In this latest issue of Clean Eating Magazine, I found a one page feature on Lotus Root. I had never had it before, and frankly, I wasn’t even aware it was edible. So this article really caught my attention.
Where to find: The best place to find Lotus Root is at your local Asian market. Regular stores don’t seem to carry it very often, if at all. Plus, I love shopping in Asian markets. It’s an adventure every time I go. Am I the only one who loves the dishes in these stores?
The story: So I honestly didn’t even know what I was looking for when I walked into the store. I had never seen Lotus Root before. There was a defenseless customer standing in the produce section, and as luck would have it, she was searching for Lotus Root as well. So I got to pick her brain a bit on how to choose the best one. Want to know the trick?

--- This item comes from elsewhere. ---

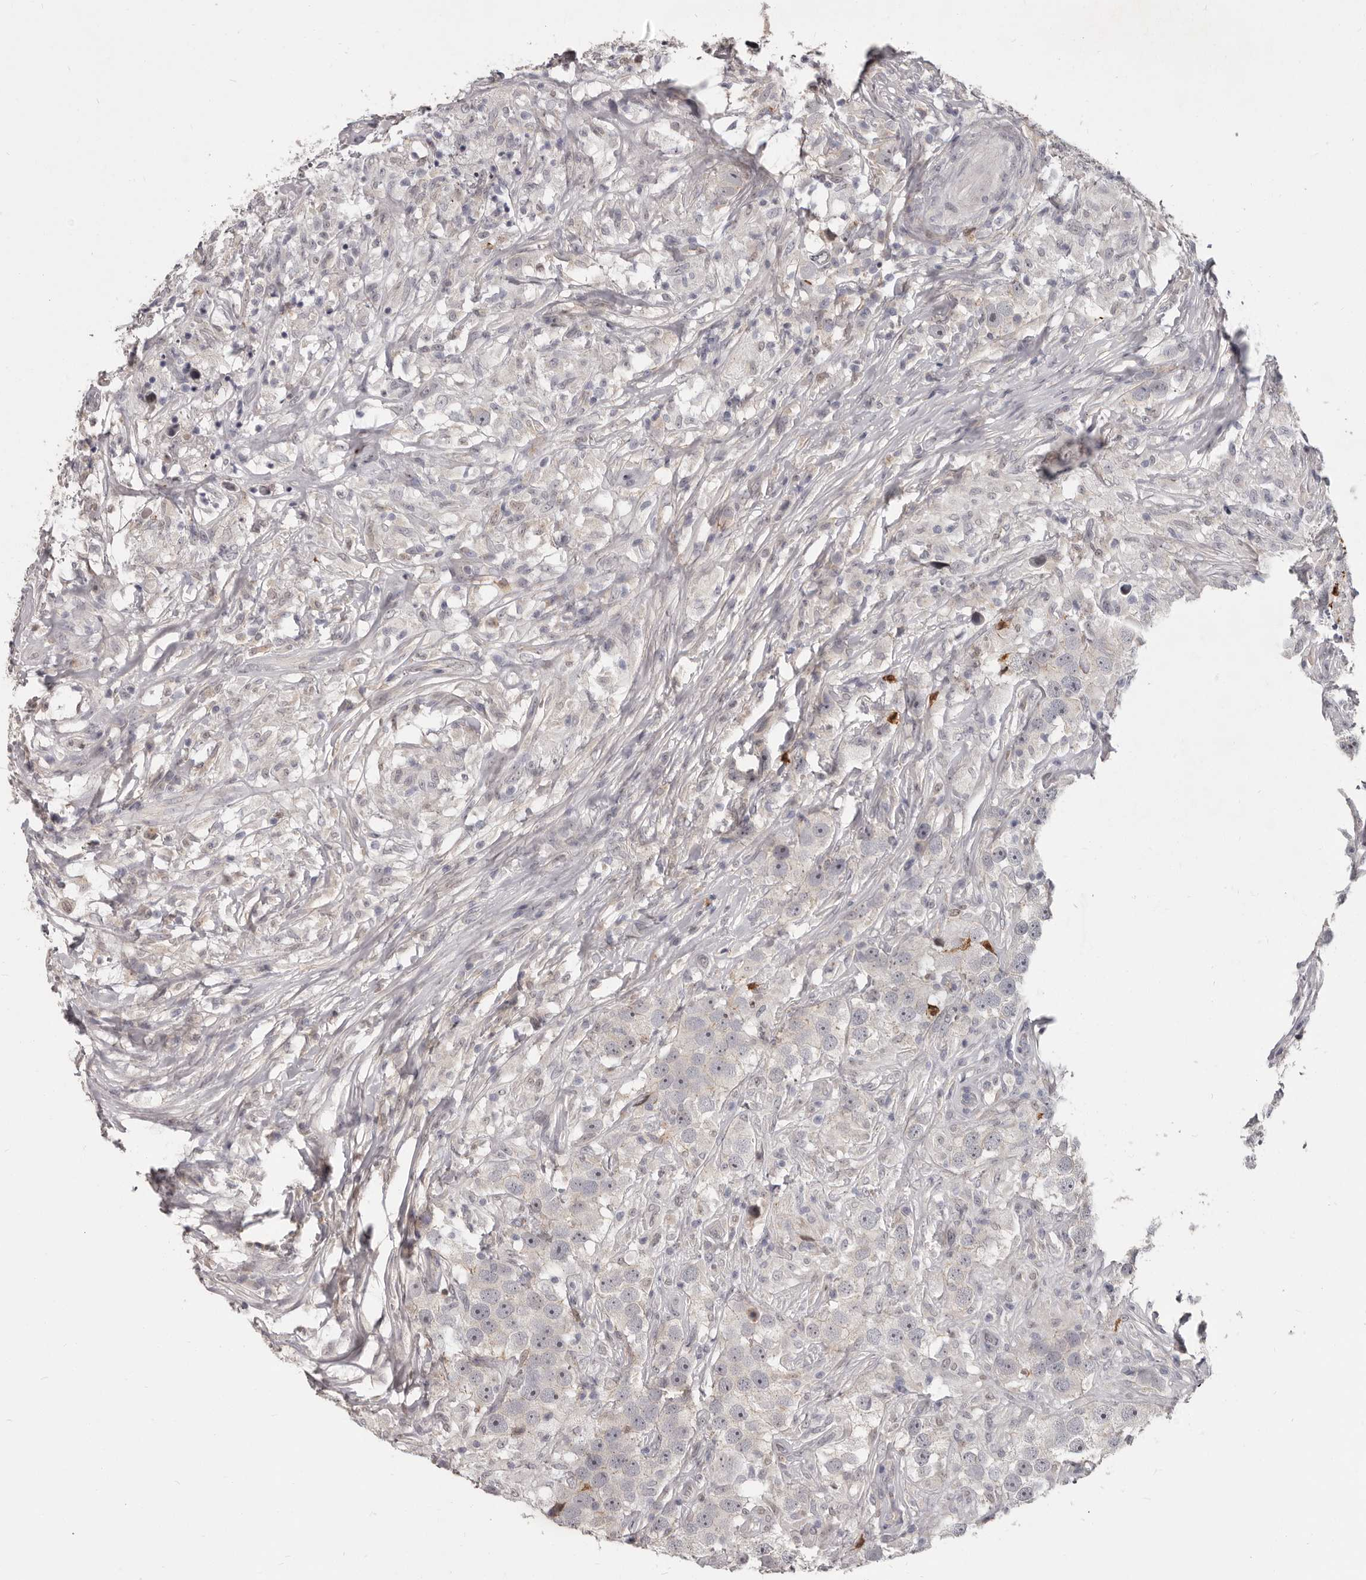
{"staining": {"intensity": "negative", "quantity": "none", "location": "none"}, "tissue": "testis cancer", "cell_type": "Tumor cells", "image_type": "cancer", "snomed": [{"axis": "morphology", "description": "Seminoma, NOS"}, {"axis": "topography", "description": "Testis"}], "caption": "Image shows no protein positivity in tumor cells of testis cancer (seminoma) tissue.", "gene": "GPR157", "patient": {"sex": "male", "age": 49}}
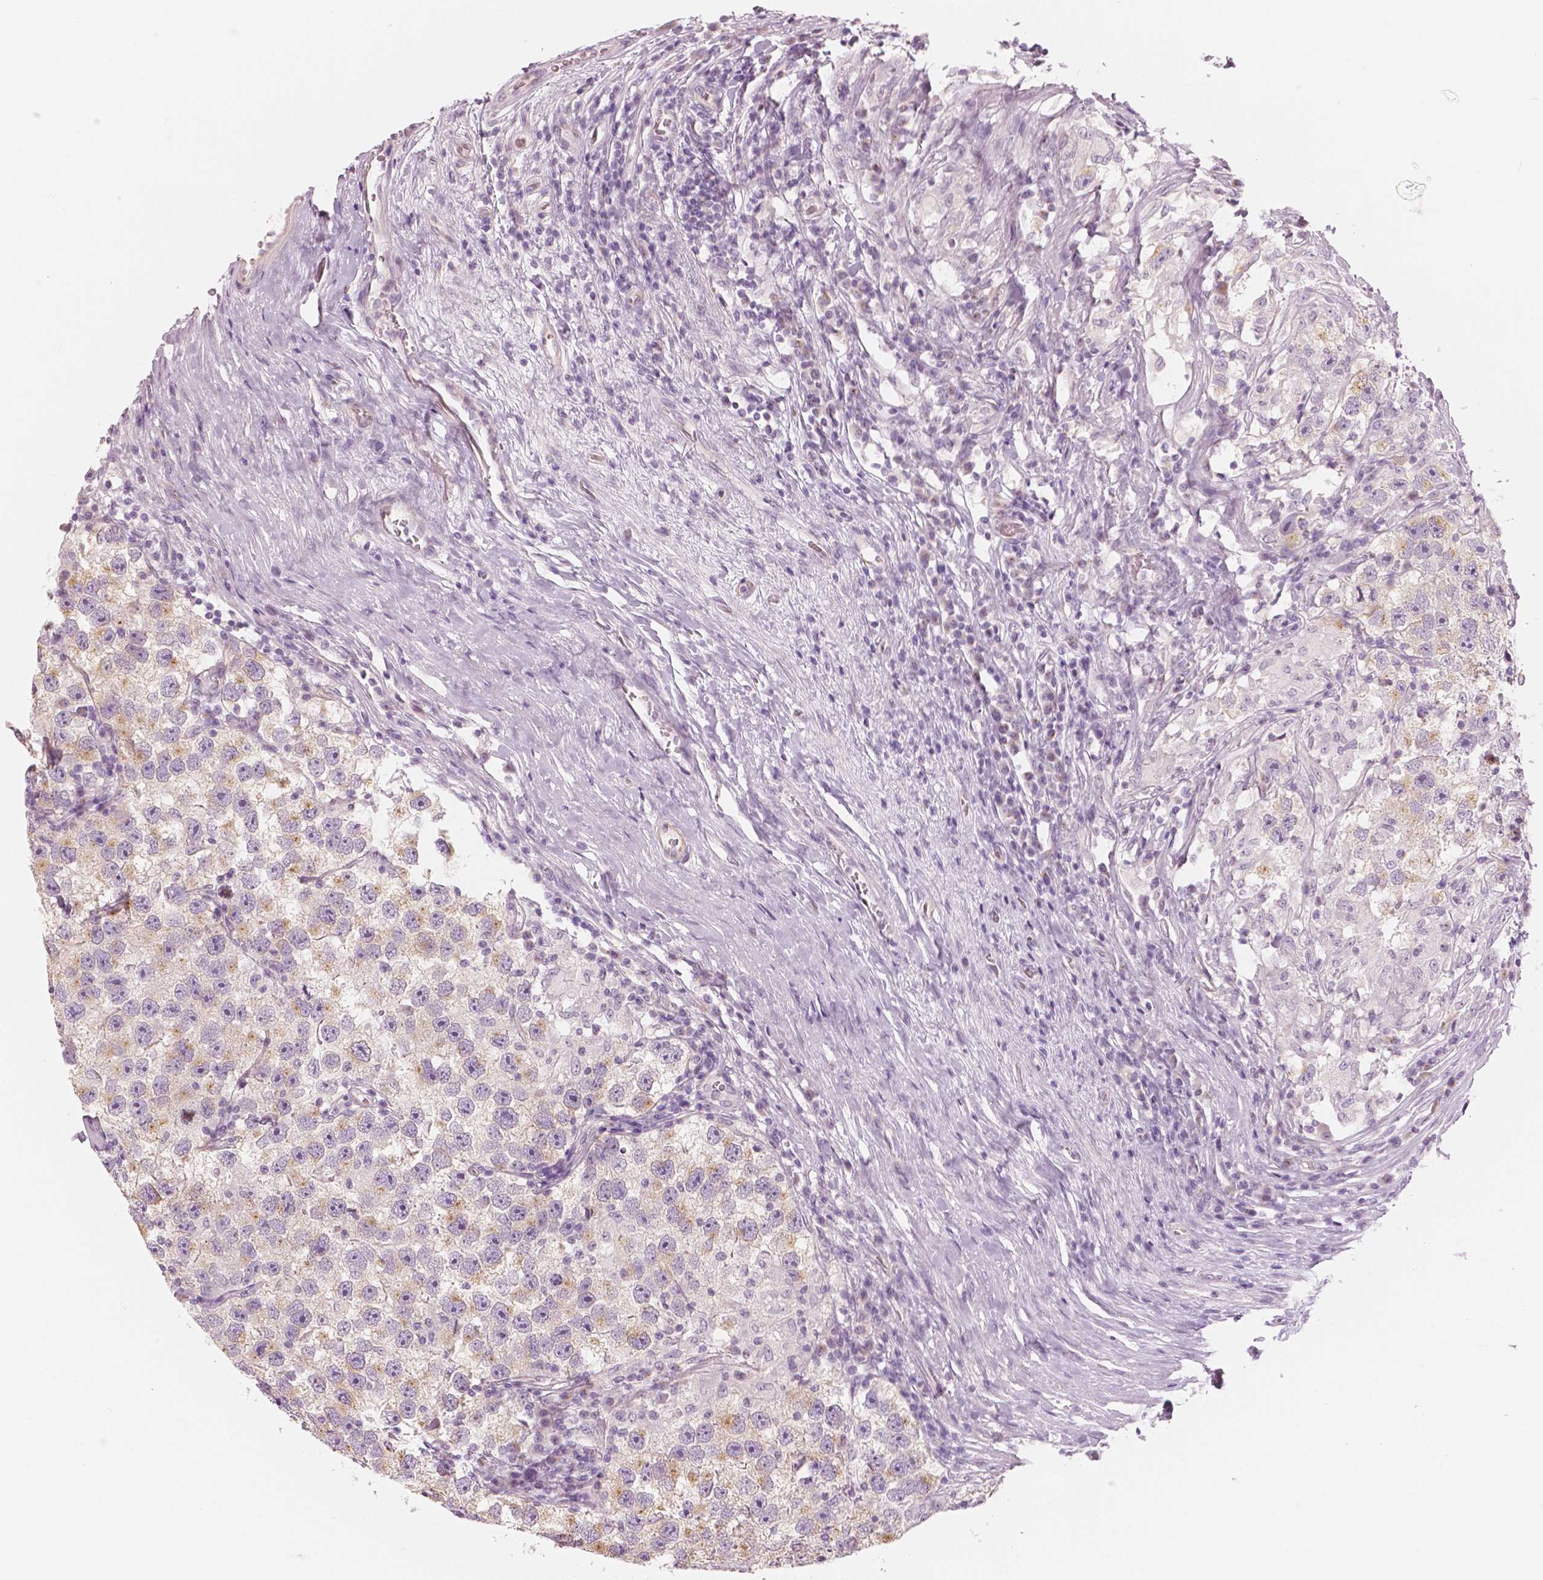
{"staining": {"intensity": "weak", "quantity": "<25%", "location": "cytoplasmic/membranous"}, "tissue": "testis cancer", "cell_type": "Tumor cells", "image_type": "cancer", "snomed": [{"axis": "morphology", "description": "Seminoma, NOS"}, {"axis": "topography", "description": "Testis"}], "caption": "High magnification brightfield microscopy of testis cancer (seminoma) stained with DAB (3,3'-diaminobenzidine) (brown) and counterstained with hematoxylin (blue): tumor cells show no significant expression.", "gene": "SLC24A1", "patient": {"sex": "male", "age": 26}}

How to choose: Just pick one. You can’t tell from the outside what it’s really like on the inside. The main thing is that it’s firm with no soft spots.
How to prepare for cooking: To prepare it, simply shave it with a potato peeler the same as you would a carrot or potato (at least, that’s how I did it. For all I know, you can eat the skin. But honestly, don’t trust my word here. I have no idea. Peeling it just seemed like the thing to do. So I did.)
Once you’ve gotten this far, slice it.
How to slice: Keep em’ thin, but not too thin. (That really doesn’t help much, does it.) Somewhere between 1/4 and 1/8 of an inch (There. That’s better).
Go ahead. Stack em’. It’s fun.
A little more prep: Once you’ve done all of this, soak them in a little lemon water so they don’t turn a yucky gray color on you, and then steam them. The magazine said to steam for 6 minutes. So that’s what I did.
Then, you lay them out in a single layer on a parchment lined cookie sheet. Using an oil sprayer, spray both sides. Sprinkle with a little salt and even garlic if you’re feeling creative, and bake for 10 minutes on each side.
How to serve: These are best served right out of the oven. They cool fast.
What they taste like: They are a cross between a french fry and a potato chip. The flavor is remarkably like a french fry. The texture is also like a fry, but shaped like a beautiful potato chip. It’s the best of both worlds! How’s THAT for a craving buster???
How to store: Keep the raw root in the fridge. Once cooked however, they don’t store well. I mean, they store just fine in a zip lock bag. But the longer you keep them, the chewier they seem to get. I don’t mind the chew factor, but if you do, eat em’ while they’re hot!
Eat and Enjoy!
Munchkin Helpers:
If you have little ones, here’s how they can help (With close supervision, of course).
Let older kids slice, while younger kids can spray and sprinkle.
Nutritional Content
1 serving = 1/2 cup
Calories: 79
Total Fat: 5 gm
Saturated Fats: 1 gm
Trans Fats: 0 gm
Cholesterol: 0 gm
Sodium: 169 mg (Not including added salt)
Carbohydrates: 10 gm
Dietary fiber: 2 gm
Sugars: 0 gm
Protein: 1 gm
Estimated Glycemic Load: 3
Nutritional Information estimated at Nutritiondata.com. Data may not be accurate.
Caution: Any time a child is in the kitchen, they will require close supervision. Munchkin Helpers suggestions should be applied with common sense to your own child, taking their own capabilities into account. Do not assume that because it says here that your child can do something, that they can, in fact do it. Please use common sense when in the kitchen with your child(ren).